Ronald W. Langacker (*1942)
- Cognitive Linguistics
- Cognitive Grammar
- gestalt psychology
- analogies between linguistic structure and aspects of visual perception
Ronald W. Langacker is an American linguist and professor emeritus at the University of California, San Diego.
Langacker received his Ph.D. from the University of Illinois at Urbana-Champaign in 1966. From 1966 until 2003, he was professor of linguistics at the University of California, San Diego. From 1997 until 1999 he also served as president of the International Cognitive Linguistics Association.
Contribution to Linguistics
Langacker develops the central ideas of Cognitive Grammar in his seminal, two-volume Foundations of Cognitive Grammar, which became a major departure point for the emerging field of Cognitive Linguistics.

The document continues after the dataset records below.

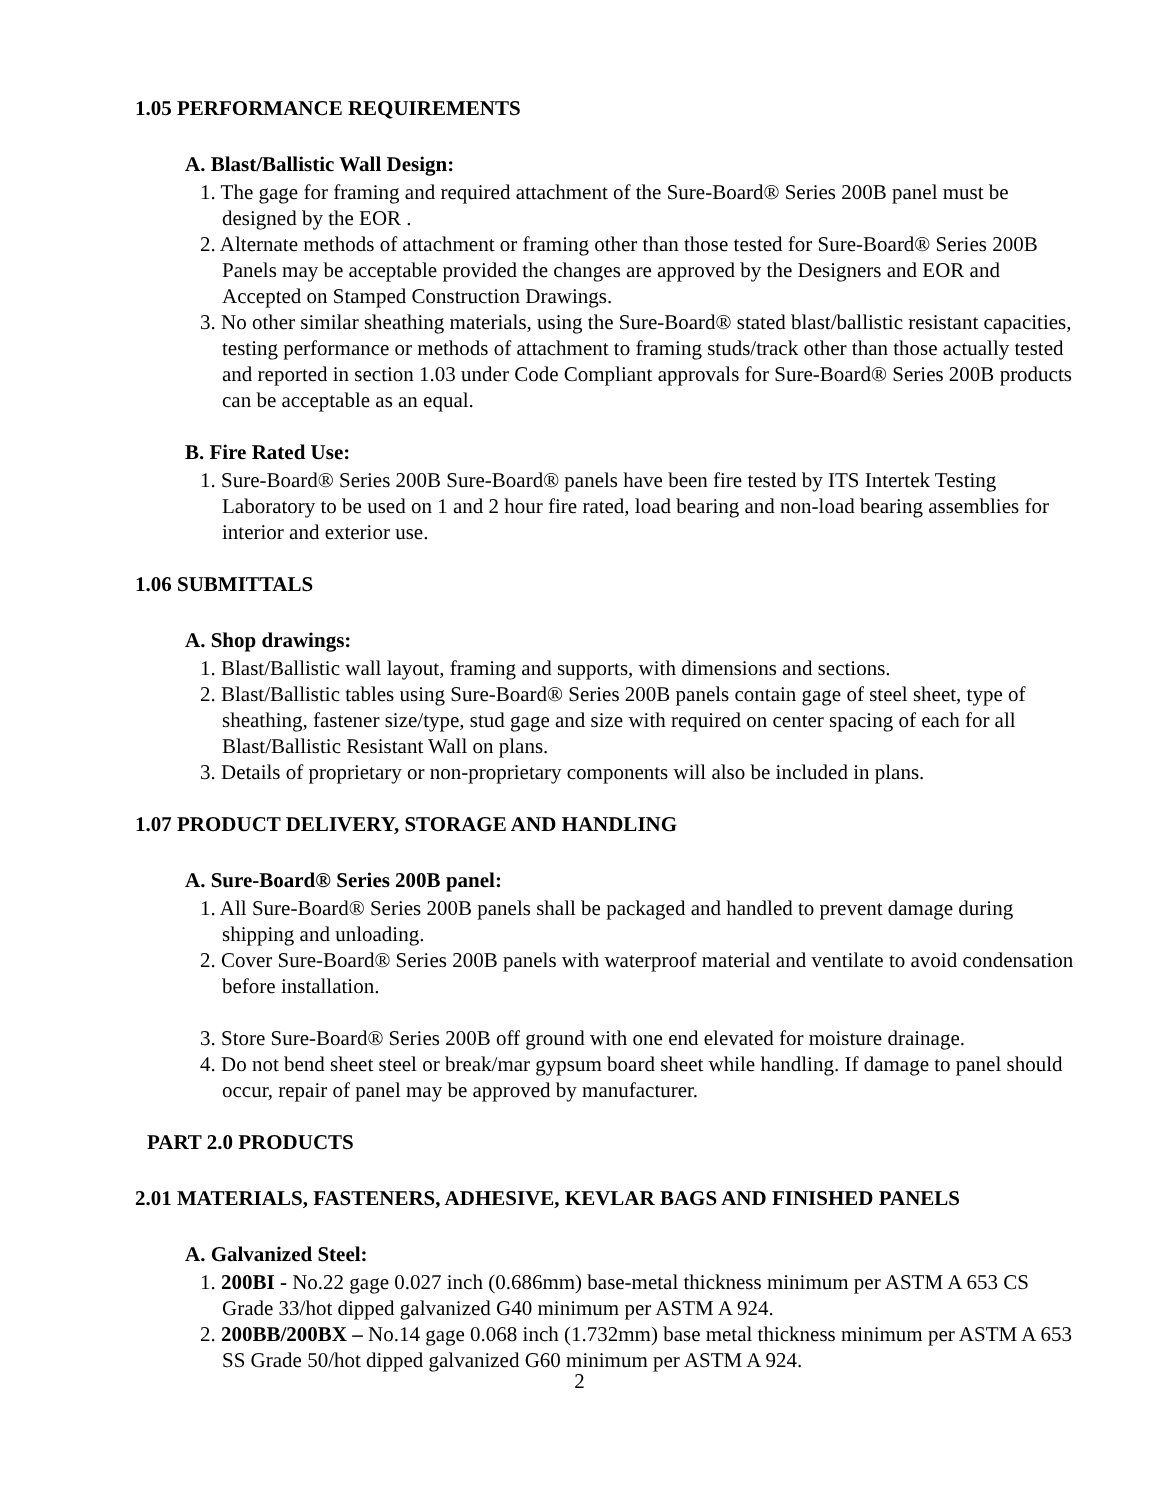1.05 PERFORMANCE REQUIREMENTS
A. Blast/Ballistic Wall Design:
1. The gage for framing and required attachment of the Sure-Board® Series 200B panel must be designed by the EOR .
2. Alternate methods of attachment or framing other than those tested for Sure-Board® Series 200B Panels may be acceptable provided the changes are approved by the Designers and EOR and Accepted on Stamped Construction Drawings.
3. No other similar sheathing materials, using the Sure-Board® stated blast/ballistic resistant capacities, testing performance or methods of attachment to framing studs/track other than those actually tested and reported in section 1.03 under Code Compliant approvals for Sure-Board® Series 200B products can be acceptable as an equal.
B. Fire Rated Use:
1. Sure-Board® Series 200B Sure-Board® panels have been fire tested by ITS Intertek Testing Laboratory to be used on 1 and 2 hour fire rated, load bearing and non-load bearing assemblies for interior and exterior use.
1.06 SUBMITTALS
A. Shop drawings:
1. Blast/Ballistic wall layout, framing and supports, with dimensions and sections.
2. Blast/Ballistic tables using Sure-Board® Series 200B panels contain gage of steel sheet, type of sheathing, fastener size/type, stud gage and size with required on center spacing of each for all Blast/Ballistic Resistant Wall on plans.
3. Details of proprietary or non-proprietary components will also be included in plans.
1.07 PRODUCT DELIVERY, STORAGE AND HANDLING
A. Sure-Board® Series 200B panel:
1. All Sure-Board® Series 200B panels shall be packaged and handled to prevent damage during shipping and unloading.
2. Cover Sure-Board® Series 200B panels with waterproof material and ventilate to avoid condensation before installation.
3. Store Sure-Board® Series 200B off ground with one end elevated for moisture drainage.
4. Do not bend sheet steel or break/mar gypsum board sheet while handling. If damage to panel should occur, repair of panel may be approved by manufacturer.
PART 2.0 PRODUCTS
2.01 MATERIALS, FASTENERS, ADHESIVE, KEVLAR BAGS AND FINISHED PANELS
A. Galvanized Steel:
1. 200BI - No.22 gage 0.027 inch (0.686mm) base-metal thickness minimum per ASTM A 653 CS Grade 33/hot dipped galvanized G40 minimum per ASTM A 924.
2. 200BB/200BX – No.14 gage 0.068 inch (1.732mm) base metal thickness minimum per ASTM A 653 SS Grade 50/hot dipped galvanized G60 minimum per ASTM A 924.
2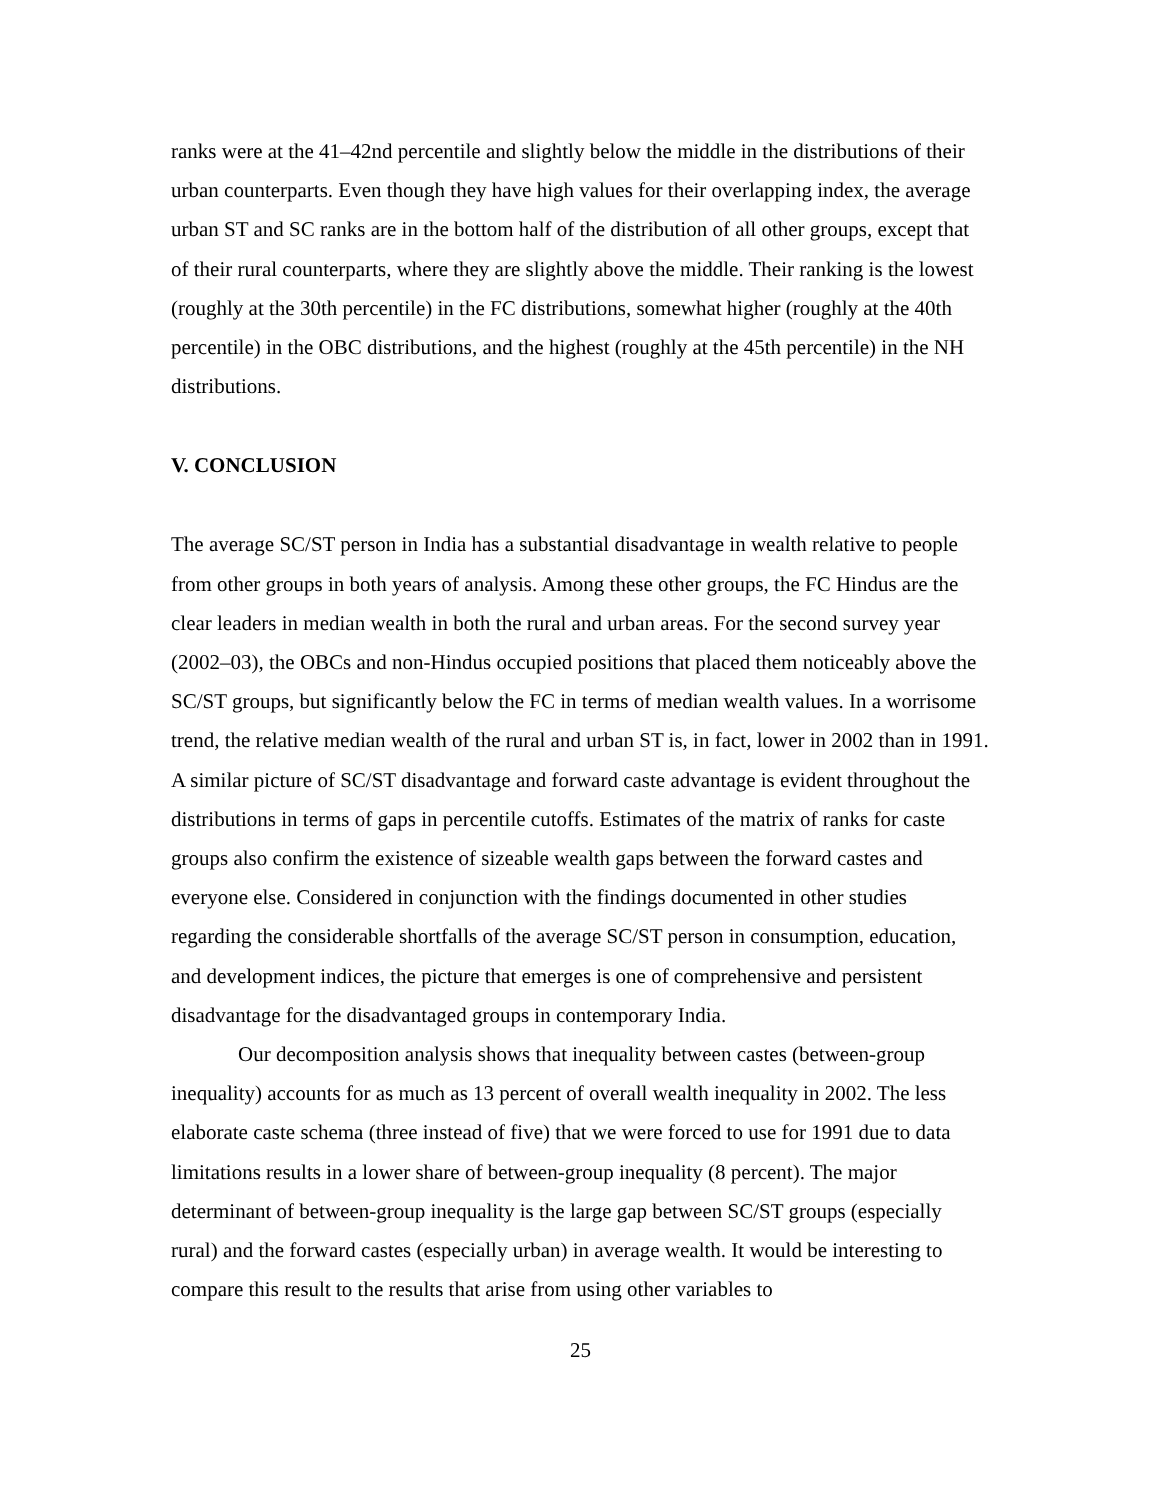ranks were at the 41–42nd percentile and slightly below the middle in the distributions of their urban counterparts. Even though they have high values for their overlapping index, the average urban ST and SC ranks are in the bottom half of the distribution of all other groups, except that of their rural counterparts, where they are slightly above the middle. Their ranking is the lowest (roughly at the 30th percentile) in the FC distributions, somewhat higher (roughly at the 40th percentile) in the OBC distributions, and the highest (roughly at the 45th percentile) in the NH distributions.
V. CONCLUSION
The average SC/ST person in India has a substantial disadvantage in wealth relative to people from other groups in both years of analysis. Among these other groups, the FC Hindus are the clear leaders in median wealth in both the rural and urban areas. For the second survey year (2002–03), the OBCs and non-Hindus occupied positions that placed them noticeably above the SC/ST groups, but significantly below the FC in terms of median wealth values. In a worrisome trend, the relative median wealth of the rural and urban ST is, in fact, lower in 2002 than in 1991. A similar picture of SC/ST disadvantage and forward caste advantage is evident throughout the distributions in terms of gaps in percentile cutoffs. Estimates of the matrix of ranks for caste groups also confirm the existence of sizeable wealth gaps between the forward castes and everyone else. Considered in conjunction with the findings documented in other studies regarding the considerable shortfalls of the average SC/ST person in consumption, education, and development indices, the picture that emerges is one of comprehensive and persistent disadvantage for the disadvantaged groups in contemporary India.
Our decomposition analysis shows that inequality between castes (between-group inequality) accounts for as much as 13 percent of overall wealth inequality in 2002. The less elaborate caste schema (three instead of five) that we were forced to use for 1991 due to data limitations results in a lower share of between-group inequality (8 percent). The major determinant of between-group inequality is the large gap between SC/ST groups (especially rural) and the forward castes (especially urban) in average wealth. It would be interesting to compare this result to the results that arise from using other variables to
25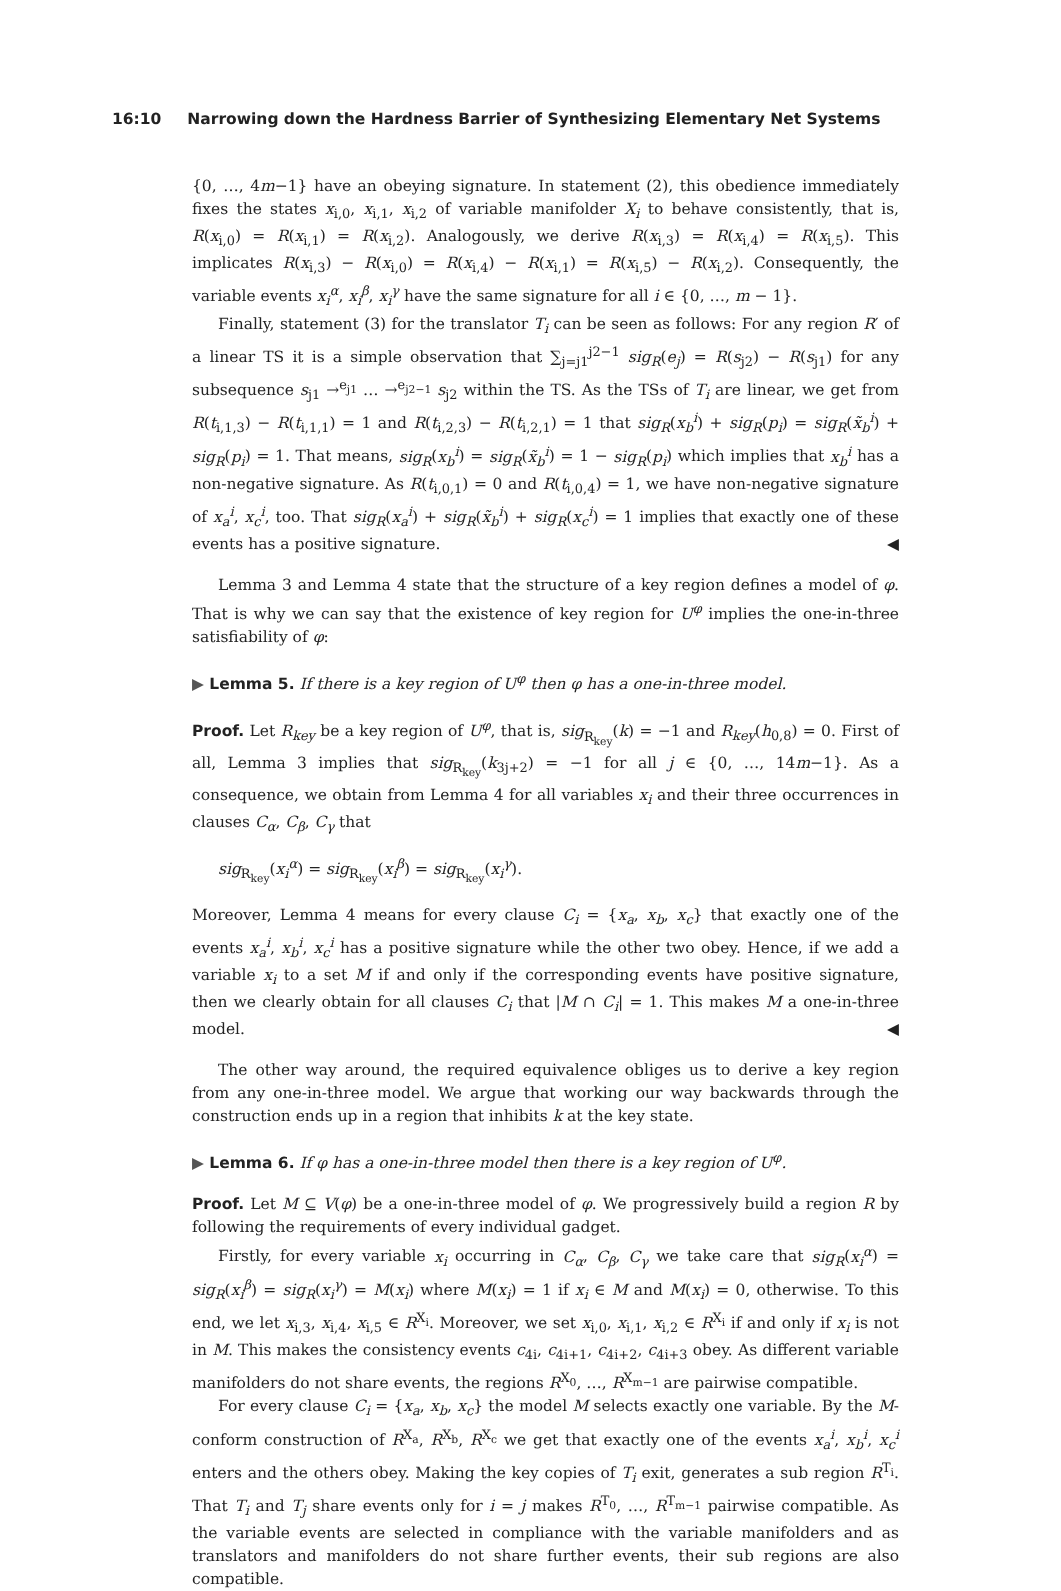16:10 Narrowing down the Hardness Barrier of Synthesizing Elementary Net Systems
{0, …, 4m−1} have an obeying signature. In statement (2), this obedience immediately fixes the states x<sub>i,0</sub>, x<sub>i,1</sub>, x<sub>i,2</sub> of variable manifolder X<sub>i</sub> to behave consistently, that is, R(x<sub>i,0</sub>) = R(x<sub>i,1</sub>) = R(x<sub>i,2</sub>). Analogously, we derive R(x<sub>i,3</sub>) = R(x<sub>i,4</sub>) = R(x<sub>i,5</sub>). This implicates R(x<sub>i,3</sub>) − R(x<sub>i,0</sub>) = R(x<sub>i,4</sub>) − R(x<sub>i,1</sub>) = R(x<sub>i,5</sub>) − R(x<sub>i,2</sub>). Consequently, the variable events x<sub>i</sub><sup>α</sup>, x<sub>i</sub><sup>β</sup>, x<sub>i</sub><sup>γ</sup> have the same signature for all i ∈ {0, …, m − 1}.
Finally, statement (3) for the translator T<sub>i</sub> can be seen as follows: For any region R′ of a linear TS it is a simple observation that ∑<sub>j=j1</sub><sup>j2−1</sup> sig<sub>R</sub>(e<sub>j</sub>) = R(s<sub>j2</sub>) − R(s<sub>j1</sub>) for any subsequence s<sub>j1</sub> →<sup>e<sub>j1</sub></sup> … →<sup>e<sub>j2−1</sub></sup> s<sub>j2</sub> within the TS. As the TSs of T<sub>i</sub> are linear, we get from R(t<sub>i,1,3</sub>) − R(t<sub>i,1,1</sub>) = 1 and R(t<sub>i,2,3</sub>) − R(t<sub>i,2,1</sub>) = 1 that sig<sub>R</sub>(x<sub>b</sub><sup>i</sup>) + sig<sub>R</sub>(p<sub>i</sub>) = sig<sub>R</sub>(x̃<sub>b</sub><sup>i</sup>) + sig<sub>R</sub>(p<sub>i</sub>) = 1. That means, sig<sub>R</sub>(x<sub>b</sub><sup>i</sup>) = sig<sub>R</sub>(x̃<sub>b</sub><sup>i</sup>) = 1 − sig<sub>R</sub>(p<sub>i</sub>) which implies that x<sub>b</sub><sup>i</sup> has a non-negative signature. As R(t<sub>i,0,1</sub>) = 0 and R(t<sub>i,0,4</sub>) = 1, we have non-negative signature of x<sub>a</sub><sup>i</sup>, x<sub>c</sub><sup>i</sup>, too. That sig<sub>R</sub>(x<sub>a</sub><sup>i</sup>) + sig<sub>R</sub>(x̃<sub>b</sub><sup>i</sup>) + sig<sub>R</sub>(x<sub>c</sub><sup>i</sup>) = 1 implies that exactly one of these events has a positive signature. ◀
Lemma 3 and Lemma 4 state that the structure of a key region defines a model of φ. That is why we can say that the existence of key region for U<sup>φ</sup> implies the one-in-three satisfiability of φ:
▶ Lemma 5. If there is a key region of U<sup>φ</sup> then φ has a one-in-three model.
Proof. Let R<sub>key</sub> be a key region of U<sup>φ</sup>, that is, sig<sub>R<sub>key</sub></sub>(k) = −1 and R<sub>key</sub>(h<sub>0,8</sub>) = 0. First of all, Lemma 3 implies that sig<sub>R<sub>key</sub></sub>(k<sub>3j+2</sub>) = −1 for all j ∈ {0, …, 14m−1}. As a consequence, we obtain from Lemma 4 for all variables x<sub>i</sub> and their three occurrences in clauses C<sub>α</sub>, C<sub>β</sub>, C<sub>γ</sub> that
sig<sub>R<sub>key</sub></sub>(x<sub>i</sub><sup>α</sup>) = sig<sub>R<sub>key</sub></sub>(x<sub>i</sub><sup>β</sup>) = sig<sub>R<sub>key</sub></sub>(x<sub>i</sub><sup>γ</sup>).
Moreover, Lemma 4 means for every clause C<sub>i</sub> = {x<sub>a</sub>, x<sub>b</sub>, x<sub>c</sub>} that exactly one of the events x<sub>a</sub><sup>i</sup>, x<sub>b</sub><sup>i</sup>, x<sub>c</sub><sup>i</sup> has a positive signature while the other two obey. Hence, if we add a variable x<sub>i</sub> to a set M if and only if the corresponding events have positive signature, then we clearly obtain for all clauses C<sub>i</sub> that |M ∩ C<sub>i</sub>| = 1. This makes M a one-in-three model. ◀
The other way around, the required equivalence obliges us to derive a key region from any one-in-three model. We argue that working our way backwards through the construction ends up in a region that inhibits k at the key state.
▶ Lemma 6. If φ has a one-in-three model then there is a key region of U<sup>φ</sup>.
Proof. Let M ⊆ V(φ) be a one-in-three model of φ. We progressively build a region R by following the requirements of every individual gadget.
Firstly, for every variable x<sub>i</sub> occurring in C<sub>α</sub>, C<sub>β</sub>, C<sub>γ</sub> we take care that sig<sub>R</sub>(x<sub>i</sub><sup>α</sup>) = sig<sub>R</sub>(x<sub>i</sub><sup>β</sup>) = sig<sub>R</sub>(x<sub>i</sub><sup>γ</sup>) = M(x<sub>i</sub>) where M(x<sub>i</sub>) = 1 if x<sub>i</sub> ∈ M and M(x<sub>i</sub>) = 0, otherwise. To this end, we let x<sub>i,3</sub>, x<sub>i,4</sub>, x<sub>i,5</sub> ∈ R<sup>X<sub>i</sub></sup>. Moreover, we set x<sub>i,0</sub>, x<sub>i,1</sub>, x<sub>i,2</sub> ∈ R<sup>X<sub>i</sub></sup> if and only if x<sub>i</sub> is not in M. This makes the consistency events c<sub>4i</sub>, c<sub>4i+1</sub>, c<sub>4i+2</sub>, c<sub>4i+3</sub> obey. As different variable manifolders do not share events, the regions R<sup>X<sub>0</sub></sup>, …, R<sup>X<sub>m−1</sub></sup> are pairwise compatible.
For every clause C<sub>i</sub> = {x<sub>a</sub>, x<sub>b</sub>, x<sub>c</sub>} the model M selects exactly one variable. By the M-conform construction of R<sup>X<sub>a</sub></sup>, R<sup>X<sub>b</sub></sup>, R<sup>X<sub>c</sub></sup> we get that exactly one of the events x<sub>a</sub><sup>i</sup>, x<sub>b</sub><sup>i</sup>, x<sub>c</sub><sup>i</sup> enters and the others obey. Making the key copies of T<sub>i</sub> exit, generates a sub region R<sup>T<sub>i</sub></sup>. That T<sub>i</sub> and T<sub>j</sub> share events only for i = j makes R<sup>T<sub>0</sub></sup>, …, R<sup>T<sub>m−1</sub></sup> pairwise compatible. As the variable events are selected in compliance with the variable manifolders and as translators and manifolders do not share further events, their sub regions are also compatible.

Cognitive Grammar treats human languages as consisting solely of semantic units, phonological units, and symbolic units (conventional pairings of phonological and semantic units). Like Construction Grammar, and unlike many mainstream linguistic theories, Cognitive Grammar extends the notion of symbolic units to the grammar of languages.
- Langacker assumes that linguistic structures are motivated by general cognitive processes. In formulating his theory, he makes extensive use of principles of gestalt psychology and draws analogies between linguistic structure and aspects of visual perception.
- Foundations of Cognitive Grammar, Volume I, Theoretical Prerequisites. Stanford, California: Stanford University Press, 1987.
- Concept, Image, and Symbol: The Cognitive Basis of Grammar. Berlin & New York: Mouton de Gruyter, 1991.
- Foundations of Cognitive Grammar, Volume II, Descriptive Application. Stanford, California: Stanford University Press, 1991.
- Grammar and Conceptualization. Berlin & New York: Mouton de Gruyter, 1999.